EXTRACTED ENTRIES:

* * * * * * * * *

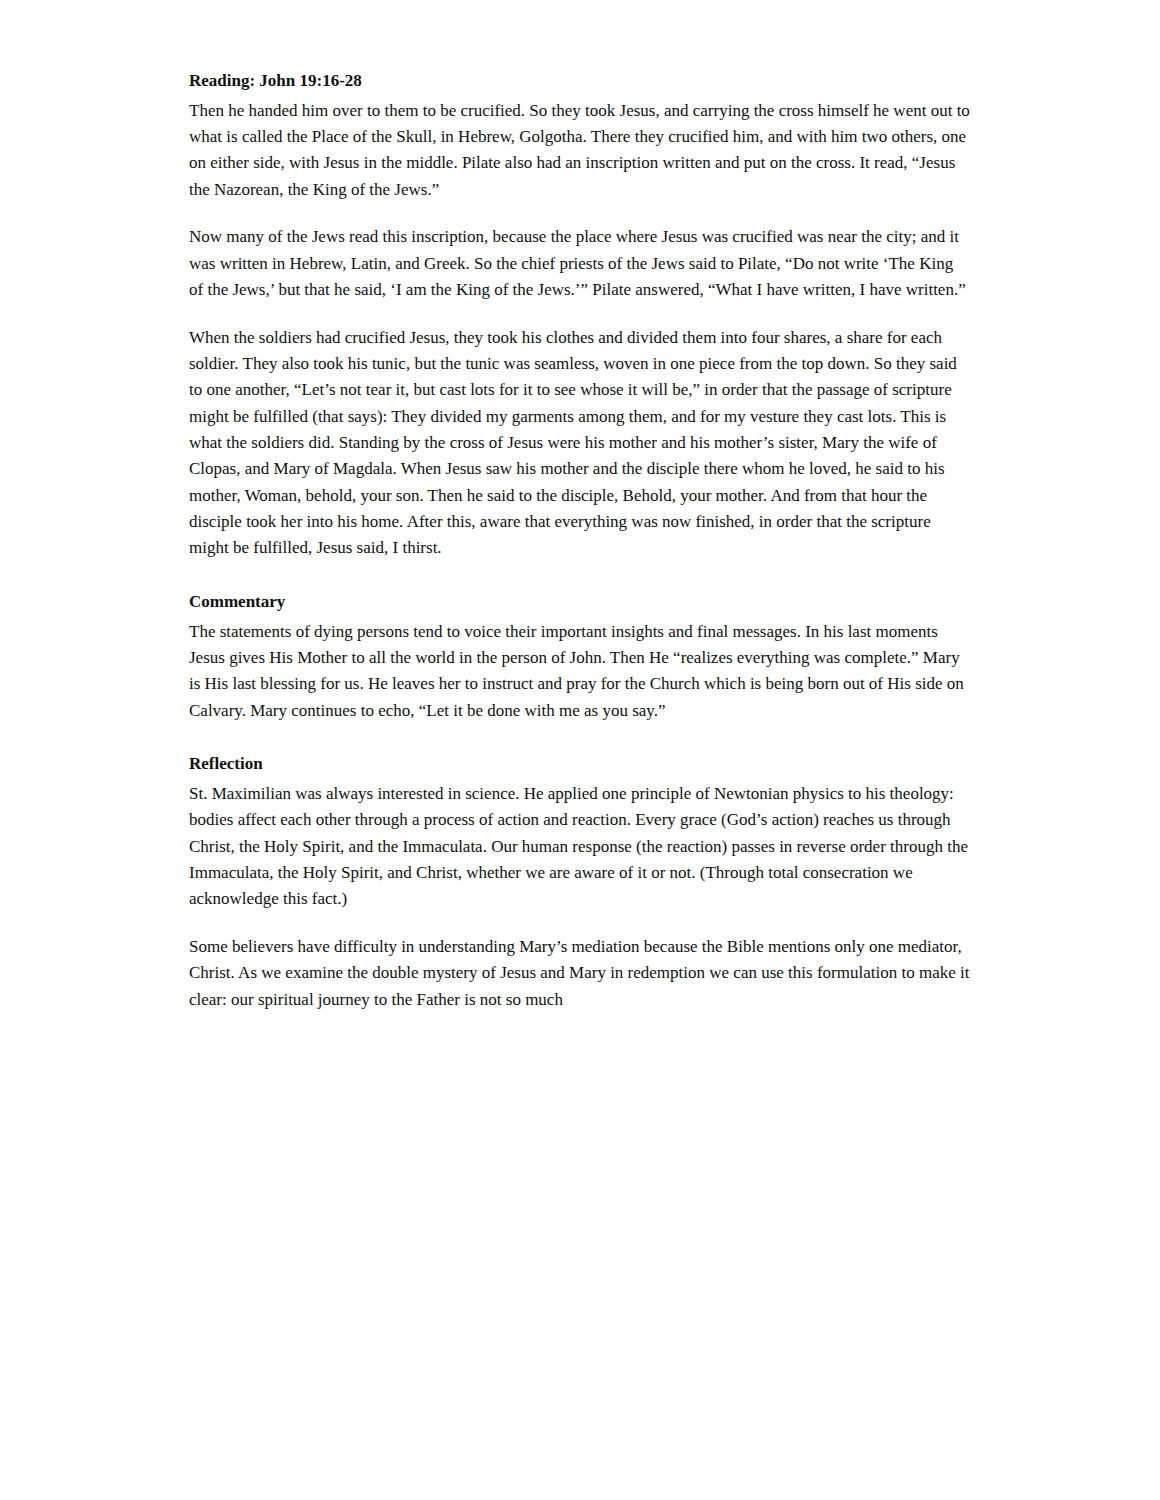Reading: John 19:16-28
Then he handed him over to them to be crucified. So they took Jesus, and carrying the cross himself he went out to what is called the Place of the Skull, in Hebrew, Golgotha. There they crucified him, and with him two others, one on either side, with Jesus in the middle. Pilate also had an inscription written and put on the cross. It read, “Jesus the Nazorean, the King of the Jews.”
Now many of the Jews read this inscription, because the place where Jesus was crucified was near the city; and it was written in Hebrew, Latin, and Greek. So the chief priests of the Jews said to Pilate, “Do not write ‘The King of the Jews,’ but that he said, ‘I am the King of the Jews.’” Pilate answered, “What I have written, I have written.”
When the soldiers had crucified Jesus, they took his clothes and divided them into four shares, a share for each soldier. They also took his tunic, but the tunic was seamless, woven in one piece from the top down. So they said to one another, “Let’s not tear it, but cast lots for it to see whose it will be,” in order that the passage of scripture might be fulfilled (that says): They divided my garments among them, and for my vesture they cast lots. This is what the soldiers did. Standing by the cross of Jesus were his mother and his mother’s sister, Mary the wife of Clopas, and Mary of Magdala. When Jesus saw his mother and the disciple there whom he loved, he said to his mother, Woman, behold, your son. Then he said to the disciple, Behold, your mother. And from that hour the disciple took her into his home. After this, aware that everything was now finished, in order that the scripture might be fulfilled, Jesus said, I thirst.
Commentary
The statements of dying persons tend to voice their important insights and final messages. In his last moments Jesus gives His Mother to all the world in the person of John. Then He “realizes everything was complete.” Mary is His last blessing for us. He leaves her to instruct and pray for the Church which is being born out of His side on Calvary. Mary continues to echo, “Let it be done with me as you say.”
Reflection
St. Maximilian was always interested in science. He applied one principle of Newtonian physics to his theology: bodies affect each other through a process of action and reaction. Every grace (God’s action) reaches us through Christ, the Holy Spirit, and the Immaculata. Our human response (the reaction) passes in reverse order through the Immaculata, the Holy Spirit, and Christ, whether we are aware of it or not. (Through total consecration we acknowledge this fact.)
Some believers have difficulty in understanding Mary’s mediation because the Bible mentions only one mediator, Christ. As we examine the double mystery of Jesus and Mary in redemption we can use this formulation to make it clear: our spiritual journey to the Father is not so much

* * * * * * * * *

WHAT IS BEING ASKED: Nothing but the lines from the first line of the data through the line with "Then he handed" belongs in the answer, copied exactly and without pictures.

YOUR RESPONSE:
Reading: John 19:16-28
Then he handed him over to them to be crucified. So they took Jesus, and carrying the cross himself he went out to what is called the Place of the Skull, in Hebrew, Golgotha. There they crucified him, and with him two others, one on either side, with Jesus in the middle. Pilate also had an inscription written and put on the cross. It read, “Jesus the Nazorean, the King of the Jews.”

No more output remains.